__Task brief__
Render every line of the data below as a Markdown table with two columns, No. and Line. Number each row in order and leave out blank lines.

##### Listed entries #####

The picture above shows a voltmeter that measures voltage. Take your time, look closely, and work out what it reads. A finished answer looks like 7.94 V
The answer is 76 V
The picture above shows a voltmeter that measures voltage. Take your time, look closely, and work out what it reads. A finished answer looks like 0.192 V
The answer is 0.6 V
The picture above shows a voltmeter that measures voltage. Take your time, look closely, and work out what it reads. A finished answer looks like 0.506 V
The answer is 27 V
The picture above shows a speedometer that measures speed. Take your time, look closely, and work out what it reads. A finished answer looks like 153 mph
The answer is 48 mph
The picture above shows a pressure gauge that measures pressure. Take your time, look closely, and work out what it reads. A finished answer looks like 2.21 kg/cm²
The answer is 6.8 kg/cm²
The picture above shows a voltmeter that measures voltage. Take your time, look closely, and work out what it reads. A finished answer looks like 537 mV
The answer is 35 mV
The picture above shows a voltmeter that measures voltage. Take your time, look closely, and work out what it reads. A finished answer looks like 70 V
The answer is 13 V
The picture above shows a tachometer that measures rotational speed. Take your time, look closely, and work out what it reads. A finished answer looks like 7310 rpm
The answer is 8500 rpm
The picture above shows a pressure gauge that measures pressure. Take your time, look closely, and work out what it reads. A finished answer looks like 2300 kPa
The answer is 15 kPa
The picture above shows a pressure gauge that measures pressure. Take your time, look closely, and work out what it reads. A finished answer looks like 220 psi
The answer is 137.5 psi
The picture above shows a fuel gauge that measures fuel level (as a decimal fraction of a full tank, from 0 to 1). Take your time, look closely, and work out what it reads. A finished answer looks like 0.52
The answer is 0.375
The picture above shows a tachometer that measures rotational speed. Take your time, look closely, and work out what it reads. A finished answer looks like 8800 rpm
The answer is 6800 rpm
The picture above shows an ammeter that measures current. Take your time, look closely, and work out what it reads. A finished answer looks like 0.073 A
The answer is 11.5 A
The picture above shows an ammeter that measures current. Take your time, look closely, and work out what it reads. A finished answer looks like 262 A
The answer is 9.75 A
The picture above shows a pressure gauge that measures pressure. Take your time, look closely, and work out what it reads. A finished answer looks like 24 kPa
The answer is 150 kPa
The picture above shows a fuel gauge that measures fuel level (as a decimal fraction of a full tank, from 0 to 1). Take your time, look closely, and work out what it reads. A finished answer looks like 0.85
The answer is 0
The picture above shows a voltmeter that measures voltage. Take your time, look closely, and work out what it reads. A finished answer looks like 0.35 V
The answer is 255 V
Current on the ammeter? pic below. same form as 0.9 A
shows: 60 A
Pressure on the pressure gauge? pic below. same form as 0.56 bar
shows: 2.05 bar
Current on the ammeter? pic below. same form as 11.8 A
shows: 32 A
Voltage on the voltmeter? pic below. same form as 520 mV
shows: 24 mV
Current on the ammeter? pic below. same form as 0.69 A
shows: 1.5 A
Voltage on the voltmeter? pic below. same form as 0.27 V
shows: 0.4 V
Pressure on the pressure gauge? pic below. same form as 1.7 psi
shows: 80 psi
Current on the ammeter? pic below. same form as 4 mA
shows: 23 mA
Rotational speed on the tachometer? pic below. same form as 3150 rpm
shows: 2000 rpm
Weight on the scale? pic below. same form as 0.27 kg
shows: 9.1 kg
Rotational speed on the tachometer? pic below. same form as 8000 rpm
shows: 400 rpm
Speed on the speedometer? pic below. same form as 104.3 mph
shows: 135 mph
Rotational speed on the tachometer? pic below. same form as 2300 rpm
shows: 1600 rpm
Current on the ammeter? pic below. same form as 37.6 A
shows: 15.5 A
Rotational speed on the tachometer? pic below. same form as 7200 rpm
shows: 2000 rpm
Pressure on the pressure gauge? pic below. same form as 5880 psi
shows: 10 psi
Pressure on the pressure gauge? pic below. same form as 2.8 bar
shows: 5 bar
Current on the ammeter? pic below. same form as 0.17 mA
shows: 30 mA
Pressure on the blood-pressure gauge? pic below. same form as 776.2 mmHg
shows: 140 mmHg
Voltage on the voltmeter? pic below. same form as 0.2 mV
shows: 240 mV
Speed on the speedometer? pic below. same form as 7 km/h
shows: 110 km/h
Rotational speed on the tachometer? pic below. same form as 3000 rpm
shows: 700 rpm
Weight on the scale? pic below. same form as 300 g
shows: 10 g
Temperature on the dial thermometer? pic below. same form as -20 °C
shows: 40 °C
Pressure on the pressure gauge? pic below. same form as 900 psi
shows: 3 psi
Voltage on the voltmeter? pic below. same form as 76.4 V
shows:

#####

__Written response__
| No. | Line |
|---|---|
| 1 | The picture above shows a voltmeter that measures voltage. Take your time, look closely, and work out what it reads. A finished answer looks like 7.94 V |
| 2 | The answer is 76 V |
| 3 | The picture above shows a voltmeter that measures voltage. Take your time, look closely, and work out what it reads. A finished answer looks like 0.192 V |
| 4 | The answer is 0.6 V |
| 5 | The picture above shows a voltmeter that measures voltage. Take your time, look closely, and work out what it reads. A finished answer looks like 0.506 V |
| 6 | The answer is 27 V |
| 7 | The picture above shows a speedometer that measures speed. Take your time, look closely, and work out what it reads. A finished answer looks like 153 mph |
| 8 | The answer is 48 mph |
| 9 | The picture above shows a pressure gauge that measures pressure. Take your time, look closely, and work out what it reads. A finished answer looks like 2.21 kg/cm² |
| 10 | The answer is 6.8 kg/cm² |
| 11 | The picture above shows a voltmeter that measures voltage. Take your time, look closely, and work out what it reads. A finished answer looks like 537 mV |
| 12 | The answer is 35 mV |
| 13 | The picture above shows a voltmeter that measures voltage. Take your time, look closely, and work out what it reads. A finished answer looks like 70 V |
| 14 | The answer is 13 V |
| 15 | The picture above shows a tachometer that measures rotational speed. Take your time, look closely, and work out what it reads. A finished answer looks like 7310 rpm |
| 16 | The answer is 8500 rpm |
| 17 | The picture above shows a pressure gauge that measures pressure. Take your time, look closely, and work out what it reads. A finished answer looks like 2300 kPa |
| 18 | The answer is 15 kPa |
| 19 | The picture above shows a pressure gauge that measures pressure. Take your time, look closely, and work out what it reads. A finished answer looks like 220 psi |
| 20 | The answer is 137.5 psi |
| 21 | The picture above shows a fuel gauge that measures fuel level (as a decimal fraction of a full tank, from 0 to 1). Take your time, look closely, and work out what it reads. A finished answer looks like 0.52 |
| 22 | The answer is 0.375 |
| 23 | The picture above shows a tachometer that measures rotational speed. Take your time, look closely, and work out what it reads. A finished answer looks like 8800 rpm |
| 24 | The answer is 6800 rpm |
| 25 | The picture above shows an ammeter that measures current. Take your time, look closely, and work out what it reads. A finished answer looks like 0.073 A |
| 26 | The answer is 11.5 A |
| 27 | The picture above shows an ammeter that measures current. Take your time, look closely, and work out what it reads. A finished answer looks like 262 A |
| 28 | The answer is 9.75 A |
| 29 | The picture above shows a pressure gauge that measures pressure. Take your time, look closely, and work out what it reads. A finished answer looks like 24 kPa |
| 30 | The answer is 150 kPa |
| 31 | The picture above shows a fuel gauge that measures fuel level (as a decimal fraction of a full tank, from 0 to 1). Take your time, look closely, and work out what it reads. A finished answer looks like 0.85 |
| 32 | The answer is 0 |
| 33 | The picture above shows a voltmeter that measures voltage. Take your time, look closely, and work out what it reads. A finished answer looks like 0.35 V |
| 34 | The answer is 255 V |
| 35 | Current on the ammeter? pic below. same form as 0.9 A |
| 36 | shows: 60 A |
| 37 | Pressure on the pressure gauge? pic below. same form as 0.56 bar |
| 38 | shows: 2.05 bar |
| 39 | Current on the ammeter? pic below. same form as 11.8 A |
| 40 | shows: 32 A |
| 41 | Voltage on the voltmeter? pic below. same form as 520 mV |
| 42 | shows: 24 mV |
| 43 | Current on the ammeter? pic below. same form as 0.69 A |
| 44 | shows: 1.5 A |
| 45 | Voltage on the voltmeter? pic below. same form as 0.27 V |
| 46 | shows: 0.4 V |
| 47 | Pressure on the pressure gauge? pic below. same form as 1.7 psi |
| 48 | shows: 80 psi |
| 49 | Current on the ammeter? pic below. same form as 4 mA |
| 50 | shows: 23 mA |
| 51 | Rotational speed on the tachometer? pic below. same form as 3150 rpm |
| 52 | shows: 2000 rpm |
| 53 | Weight on the scale? pic below. same form as 0.27 kg |
| 54 | shows: 9.1 kg |
| 55 | Rotational speed on the tachometer? pic below. same form as 8000 rpm |
| 56 | shows: 400 rpm |
| 57 | Speed on the speedometer? pic below. same form as 104.3 mph |
| 58 | shows: 135 mph |
| 59 | Rotational speed on the tachometer? pic below. same form as 2300 rpm |
| 60 | shows: 1600 rpm |
| 61 | Current on the ammeter? pic below. same form as 37.6 A |
| 62 | shows: 15.5 A |
| 63 | Rotational speed on the tachometer? pic below. same form as 7200 rpm |
| 64 | shows: 2000 rpm |
| 65 | Pressure on the pressure gauge? pic below. same form as 5880 psi |
| 66 | shows: 10 psi |
| 67 | Pressure on the pressure gauge? pic below. same form as 2.8 bar |
| 68 | shows: 5 bar |
| 69 | Current on the ammeter? pic below. same form as 0.17 mA |
| 70 | shows: 30 mA |
| 71 | Pressure on the blood-pressure gauge? pic below. same form as 776.2 mmHg |
| 72 | shows: 140 mmHg |
| 73 | Voltage on the voltmeter? pic below. same form as 0.2 mV |
| 74 | shows: 240 mV |
| 75 | Speed on the speedometer? pic below. same form as 7 km/h |
| 76 | shows: 110 km/h |
| 77 | Rotational speed on the tachometer? pic below. same form as 3000 rpm |
| 78 | shows: 700 rpm |
| 79 | Weight on the scale? pic below. same form as 300 g |
| 80 | shows: 10 g |
| 81 | Temperature on the dial thermometer? pic below. same form as -20 °C |
| 82 | shows: 40 °C |
| 83 | Pressure on the pressure gauge? pic below. same form as 900 psi |
| 84 | shows: 3 psi |
| 85 | Voltage on the voltmeter? pic below. same form as 76.4 V |
| 86 | shows: |